* **TASK REQUIREMENTS**
All of the lines below need to be copied exactly, apart from the pictures.

++++++++++++++++++++

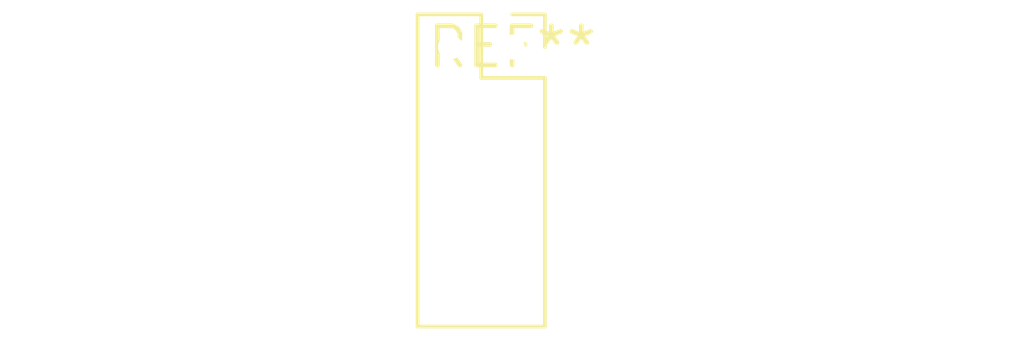
<source format=kicad_pcb>
(kicad_pcb (version 20240108) (generator pcbnew)

  (general
    (thickness 1.6)
  )

  (paper "A4")
  (layers
    (0 "F.Cu" signal)
    (31 "B.Cu" signal)
    (32 "B.Adhes" user "B.Adhesive")
    (33 "F.Adhes" user "F.Adhesive")
    (34 "B.Paste" user)
    (35 "F.Paste" user)
    (36 "B.SilkS" user "B.Silkscreen")
    (37 "F.SilkS" user "F.Silkscreen")
    (38 "B.Mask" user)
    (39 "F.Mask" user)
    (40 "Dwgs.User" user "User.Drawings")
    (41 "Cmts.User" user "User.Comments")
    (42 "Eco1.User" user "User.Eco1")
    (43 "Eco2.User" user "User.Eco2")
    (44 "Edge.Cuts" user)
    (45 "Margin" user)
    (46 "B.CrtYd" user "B.Courtyard")
    (47 "F.CrtYd" user "F.Courtyard")
    (48 "B.Fab" user)
    (49 "F.Fab" user)
    (50 "User.1" user)
    (51 "User.2" user)
    (52 "User.3" user)
    (53 "User.4" user)
    (54 "User.5" user)
    (55 "User.6" user)
    (56 "User.7" user)
    (57 "User.8" user)
    (58 "User.9" user)
  )

  (setup
    (pad_to_mask_clearance 0)
    (pcbplotparams
      (layerselection 0x00010fc_ffffffff)
      (plot_on_all_layers_selection 0x0000000_00000000)
      (disableapertmacros false)
      (usegerberextensions false)
      (usegerberattributes false)
      (usegerberadvancedattributes false)
      (creategerberjobfile false)
      (dashed_line_dash_ratio 12.000000)
      (dashed_line_gap_ratio 3.000000)
      (svgprecision 4)
      (plotframeref false)
      (viasonmask false)
      (mode 1)
      (useauxorigin false)
      (hpglpennumber 1)
      (hpglpenspeed 20)
      (hpglpendiameter 15.000000)
      (dxfpolygonmode false)
      (dxfimperialunits false)
      (dxfusepcbnewfont false)
      (psnegative false)
      (psa4output false)
      (plotreference false)
      (plotvalue false)
      (plotinvisibletext false)
      (sketchpadsonfab false)
      (subtractmaskfromsilk false)
      (outputformat 1)
      (mirror false)
      (drillshape 1)
      (scaleselection 1)
      (outputdirectory "")
    )
  )

  (net 0 "")

  (footprint "PinSocket_2x05_P2.00mm_Vertical" (layer "F.Cu") (at 0 0))

)

</source>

++++++++++++++++++++

* **RESPONSE**
<source format=kicad_pcb>
(kicad_pcb (version 20240108) (generator pcbnew)

  (general
    (thickness 1.6)
  )

  (paper "A4")
  (layers
    (0 "F.Cu" signal)
    (31 "B.Cu" signal)
    (32 "B.Adhes" user "B.Adhesive")
    (33 "F.Adhes" user "F.Adhesive")
    (34 "B.Paste" user)
    (35 "F.Paste" user)
    (36 "B.SilkS" user "B.Silkscreen")
    (37 "F.SilkS" user "F.Silkscreen")
    (38 "B.Mask" user)
    (39 "F.Mask" user)
    (40 "Dwgs.User" user "User.Drawings")
    (41 "Cmts.User" user "User.Comments")
    (42 "Eco1.User" user "User.Eco1")
    (43 "Eco2.User" user "User.Eco2")
    (44 "Edge.Cuts" user)
    (45 "Margin" user)
    (46 "B.CrtYd" user "B.Courtyard")
    (47 "F.CrtYd" user "F.Courtyard")
    (48 "B.Fab" user)
    (49 "F.Fab" user)
    (50 "User.1" user)
    (51 "User.2" user)
    (52 "User.3" user)
    (53 "User.4" user)
    (54 "User.5" user)
    (55 "User.6" user)
    (56 "User.7" user)
    (57 "User.8" user)
    (58 "User.9" user)
  )

  (setup
    (pad_to_mask_clearance 0)
    (pcbplotparams
      (layerselection 0x00010fc_ffffffff)
      (plot_on_all_layers_selection 0x0000000_00000000)
      (disableapertmacros false)
      (usegerberextensions false)
      (usegerberattributes false)
      (usegerberadvancedattributes false)
      (creategerberjobfile false)
      (dashed_line_dash_ratio 12.000000)
      (dashed_line_gap_ratio 3.000000)
      (svgprecision 4)
      (plotframeref false)
      (viasonmask false)
      (mode 1)
      (useauxorigin false)
      (hpglpennumber 1)
      (hpglpenspeed 20)
      (hpglpendiameter 15.000000)
      (dxfpolygonmode false)
      (dxfimperialunits false)
      (dxfusepcbnewfont false)
      (psnegative false)
      (psa4output false)
      (plotreference false)
      (plotvalue false)
      (plotinvisibletext false)
      (sketchpadsonfab false)
      (subtractmaskfromsilk false)
      (outputformat 1)
      (mirror false)
      (drillshape 1)
      (scaleselection 1)
      (outputdirectory "")
    )
  )

  (net 0 "")

  (footprint "PinSocket_2x05_P2.00mm_Vertical" (layer "F.Cu") (at 0 0))

)

</source>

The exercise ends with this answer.